Здоровяк ушел, а думал о том, что он рассказал — и получая рецепты, и заполняя последние анкеты. Потом купил в больничной аптеке прописанные лекарства, вызвал такси и попросил отвезти меня к Майку — забрать Голубого Жучка.

Я сидел на заднем сидении, прикрыв глаза, и обдумывал все, что узнал. Кумори спасла жизнь раненному в перестрелке. Если все, что рассказал Ламар, верно, это означало, что для этого она отклонилась от намеченного пути. Что бы она ни проделала с раненым, это наверняка потребовало от нее огромных усилий — потому и след на тротуаре показался мне таким интенсивным. Этим, возможно, и объяснялось то, что Кумори очень мало участвовала в моих разборках с Коулом. Я ожидал, что она окажется почти такой же сильной, как ее спутник, но когда она попыталась забрать у меня книгу, мне хватило собственной физической силы, чтобы противостоять ей.

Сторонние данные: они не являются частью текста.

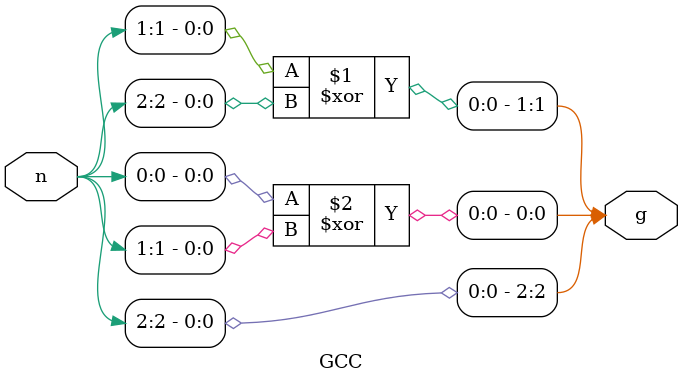
<source format=sv>
`timescale 1ns / 1ps


module GCC(n,g);
input logic[2:0]n;
output logic[2:0]g;
assign g[2]=n[2];
assign g[1]=n[1]^n[2];
assign g[0]=n[0]^n[1];
endmodule


 

</source>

Однако же в городе действовала ассоциация выпускников Кеммлера, затеявшая здесь какое-то опасное состязание. Почему Кумори потратила часть своих сил на спасение незнакомца вместо того, чтобы сохранить ее для борьбы с другими некромантами? Или жертва перестрелки играет ту или иную существенную роль в ее планах?

Что-то тут не сходилось. Раненый был обыкновенным уличным громилой — и в любом случае вряд ли мог оказаться ей полезным, лежа на больничной койке в реанимации.

Приходилось принимать в расчет и вероятность того, что она просто пыталась совершить добро: использовать свою энергию для спасения оказавшегося в отчаянном положении человека.

От одной этой мысли мне стало чертовски не по себе. Я понимал, что некроманты, которых я встречал, представляют собой смертельную опасность, и что если я хочу выйти из конфликта с ними живым, мне нужно быть готовым мочить их быстро, решительно и безжалостно. Но этот поступок Кумори менял дело. Он превращал ее в личность, в человека, а думать об убийстве человека для меня во много раз труднее.

Хуже того, если она действовала из чистого альтруизма, это могло означать, что черная энергия некромантов может использоваться и не только во зло. Что ее используют и для спасения жизни — как белая магия, которая тоже может использоваться как для созидания, так и для разрушения.

Я всегда считал, что грань между черной и белой магиями очерчена предельно четко. Но если темную энергию можно использовать с любой целью по выбору ее носителя, значит, она мало чем отличается от моей собственной, так?